The Campanelli's "Cottage", transformed in 2003 from a farm outbuilding's former antiques and collectibles display area into a re-creation of an nineteenth century handyman's living space, features the radiant work of one of America's premier watercolorists, Dan Campanelli. With the help of his wife Marty, an artist in her own right, visions of familiar northern New Jersey landmarks populate a rolling, imaginary landscape on the four walls of the compact, single room structure. Their farm, once the property of Edward Hunt, a patriot of the Revolutionary War and keeper of horses for Washington's Continental Army, is a television and internet-less retreat, a studio and workshop for Dan's award-winning paintings.
The homage of their efforts, is a recreation of the style of painter, inventor, and publisher, Rufus Porter. Porter (1792-1884) is known to have painted portraits while traveling through New Jersey in 1819 and 1820, but is remembered at The Cottage as the naive but masterful painter of murals that were completed in Massachusetts, New Hampshire, and Maine in the 1830s. During the desultory New England journeys of this period in his life, he would occasionally paint for room and board. Several examples of his decorative mural work remain in private homes to this day.
Befitting a creative spirit and inquiring genius, Porter had earned a reputation for moving from project to project, even earning the nickname "grasshopper" for his pursuits. Items from an historic landscape of Nineteenth Century America that can be traced to the imagination of Porter include certain automated firearms, from a patent sold for $100.00 to Samuel Colt for a revolving rifle, to a speculative discussion of lighter-than-air transcontinental airship travel that later found its way into the popular images of Currier & Ives, to the founding (and his typical quick sale) of Scientific American magazine.
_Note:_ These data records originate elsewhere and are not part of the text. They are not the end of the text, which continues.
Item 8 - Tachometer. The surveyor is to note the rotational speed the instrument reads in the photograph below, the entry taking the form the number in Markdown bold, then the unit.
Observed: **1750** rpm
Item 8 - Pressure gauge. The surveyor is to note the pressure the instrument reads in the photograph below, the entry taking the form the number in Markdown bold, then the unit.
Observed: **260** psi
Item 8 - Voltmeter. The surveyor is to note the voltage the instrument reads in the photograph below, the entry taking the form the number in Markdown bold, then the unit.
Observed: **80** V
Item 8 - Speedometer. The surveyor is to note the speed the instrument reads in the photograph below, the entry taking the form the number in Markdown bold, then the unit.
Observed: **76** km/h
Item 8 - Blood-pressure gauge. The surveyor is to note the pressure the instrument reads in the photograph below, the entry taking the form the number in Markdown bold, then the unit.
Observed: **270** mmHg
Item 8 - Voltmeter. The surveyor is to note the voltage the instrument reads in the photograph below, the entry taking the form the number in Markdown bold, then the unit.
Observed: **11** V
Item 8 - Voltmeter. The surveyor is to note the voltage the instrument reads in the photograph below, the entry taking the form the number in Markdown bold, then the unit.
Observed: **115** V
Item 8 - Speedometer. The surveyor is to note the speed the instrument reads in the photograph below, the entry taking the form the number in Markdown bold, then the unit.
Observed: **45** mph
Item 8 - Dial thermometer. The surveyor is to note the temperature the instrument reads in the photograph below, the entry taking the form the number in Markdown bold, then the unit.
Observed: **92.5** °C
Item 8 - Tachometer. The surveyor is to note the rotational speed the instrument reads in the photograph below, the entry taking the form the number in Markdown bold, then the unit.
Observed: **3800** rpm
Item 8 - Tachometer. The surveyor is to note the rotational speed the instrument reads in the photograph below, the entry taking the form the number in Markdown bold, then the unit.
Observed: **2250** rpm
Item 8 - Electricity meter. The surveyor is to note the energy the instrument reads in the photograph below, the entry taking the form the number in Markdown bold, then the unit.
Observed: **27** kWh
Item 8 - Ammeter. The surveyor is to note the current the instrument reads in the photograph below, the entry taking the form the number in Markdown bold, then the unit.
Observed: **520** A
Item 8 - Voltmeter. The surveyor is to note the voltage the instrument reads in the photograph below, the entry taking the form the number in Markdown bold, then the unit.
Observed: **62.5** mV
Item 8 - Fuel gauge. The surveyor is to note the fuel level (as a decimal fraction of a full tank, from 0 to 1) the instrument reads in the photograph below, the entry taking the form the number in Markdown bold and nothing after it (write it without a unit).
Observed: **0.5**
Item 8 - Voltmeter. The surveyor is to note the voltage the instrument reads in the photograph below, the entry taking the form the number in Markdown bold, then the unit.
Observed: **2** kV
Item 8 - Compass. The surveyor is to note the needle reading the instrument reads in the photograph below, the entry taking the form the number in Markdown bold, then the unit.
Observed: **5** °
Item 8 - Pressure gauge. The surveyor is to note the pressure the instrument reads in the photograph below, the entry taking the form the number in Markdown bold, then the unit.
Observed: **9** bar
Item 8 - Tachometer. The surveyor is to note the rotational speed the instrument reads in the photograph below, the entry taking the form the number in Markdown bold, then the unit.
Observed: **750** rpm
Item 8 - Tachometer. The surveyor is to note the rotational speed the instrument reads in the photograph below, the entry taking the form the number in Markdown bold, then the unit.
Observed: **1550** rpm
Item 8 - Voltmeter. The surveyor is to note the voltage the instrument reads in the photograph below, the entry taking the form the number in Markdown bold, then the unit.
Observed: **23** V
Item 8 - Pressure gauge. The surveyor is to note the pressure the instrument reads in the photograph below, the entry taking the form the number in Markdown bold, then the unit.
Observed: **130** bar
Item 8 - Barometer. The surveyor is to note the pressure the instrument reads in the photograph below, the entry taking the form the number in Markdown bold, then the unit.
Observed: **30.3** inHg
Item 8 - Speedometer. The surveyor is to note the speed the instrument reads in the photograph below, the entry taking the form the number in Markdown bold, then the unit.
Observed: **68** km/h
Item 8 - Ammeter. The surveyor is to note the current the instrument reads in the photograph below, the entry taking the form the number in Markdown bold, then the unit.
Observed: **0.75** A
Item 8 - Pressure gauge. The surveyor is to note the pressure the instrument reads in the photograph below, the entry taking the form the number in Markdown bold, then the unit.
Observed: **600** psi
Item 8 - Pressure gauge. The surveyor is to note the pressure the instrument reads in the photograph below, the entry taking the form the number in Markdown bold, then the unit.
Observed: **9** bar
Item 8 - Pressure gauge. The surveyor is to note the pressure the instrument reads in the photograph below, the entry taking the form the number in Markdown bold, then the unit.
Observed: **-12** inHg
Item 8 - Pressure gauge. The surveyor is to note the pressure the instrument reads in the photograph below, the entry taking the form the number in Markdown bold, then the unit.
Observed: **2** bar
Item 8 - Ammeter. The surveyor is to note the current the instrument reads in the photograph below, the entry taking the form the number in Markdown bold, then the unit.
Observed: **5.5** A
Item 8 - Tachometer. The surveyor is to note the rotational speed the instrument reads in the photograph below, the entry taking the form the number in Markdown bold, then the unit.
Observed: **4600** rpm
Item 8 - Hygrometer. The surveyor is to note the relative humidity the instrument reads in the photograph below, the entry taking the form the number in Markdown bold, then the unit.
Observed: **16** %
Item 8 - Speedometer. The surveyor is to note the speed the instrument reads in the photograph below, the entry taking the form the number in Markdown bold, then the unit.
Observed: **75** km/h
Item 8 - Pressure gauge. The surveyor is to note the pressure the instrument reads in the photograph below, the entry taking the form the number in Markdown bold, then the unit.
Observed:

Dan and Marty Campanelli have taken Porter's distinctive trees and plantings and arranged them in a landscape that recreates familiar, historic structures in the Skylands, including the Red Mill and Stone Mill of Clinton, the village of Finesville, the Mill at Waterloo Village in Stanhope, and their home, the Hunt Meadow Farm, itself. The sheep and horses that Dan and Marty tend today have been lovingly recreated on the mural's meadows and hillsides. Where Porter's low sun and windy skies gave a stark Yankee charm--and the feeling of a snap in the air--to his originals, the Campanelli's have created a place warm with muted sunshine, soft shadow, and a serene atmosphere where the delicate pale greens of spring predominate.
In the weeks of late summer and fall of 2003, after basic renovations and a new window had been installed, the mural took shape. Dan and Marty's original idea of recreating a Porter mural had its corner-turn early in the creative process, when Marty's idea to depict local landmarks was incorporated into the design. From a base coat in a cream color, the backgrounds were added layer by layer and stencils began to fill in middle and foreground details. Completed November 23rd, 2003, the mural will likely inspire many of its viewers to ask if Rufus Porter had managed to paint any murals during his travels through New Jersey. It's a fair question, dramatically--if fictionally--answered by the exuberant work of the Campanellis.
The 2003 Pohatcong House Tour found the mural nearly complete, this year all is in place, including several interesting period furnishings that evoke a true sense an accomplished workman's living space. Finishing out the room are hewn ceiling beams, an antique rope bed, blanket chest and drop-leaf table, and bucket bench. In July of this year, to reflect the arrival of new members of their flock, Marty and Dan have stenciled new sheep into their mural.